Exercise aim: Would you please output the records exactly as they appear below?

Saved data entries:
★ ★ ★ ★
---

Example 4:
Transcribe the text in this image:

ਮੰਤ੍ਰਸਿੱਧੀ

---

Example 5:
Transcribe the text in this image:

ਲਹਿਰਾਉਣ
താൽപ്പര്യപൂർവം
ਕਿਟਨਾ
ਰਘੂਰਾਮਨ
★ ★ ★ ★
Task output:
---

Example 4:
Transcribe the text in this image:

ਮੰਤ੍ਰਸਿੱਧੀ

---

Example 5:
Transcribe the text in this image:

ਲਹਿਰਾਉਣ
താൽപ്പര്യപൂർവം
ਕਿਟਨਾ
ਰਘੂਰਾਮਨ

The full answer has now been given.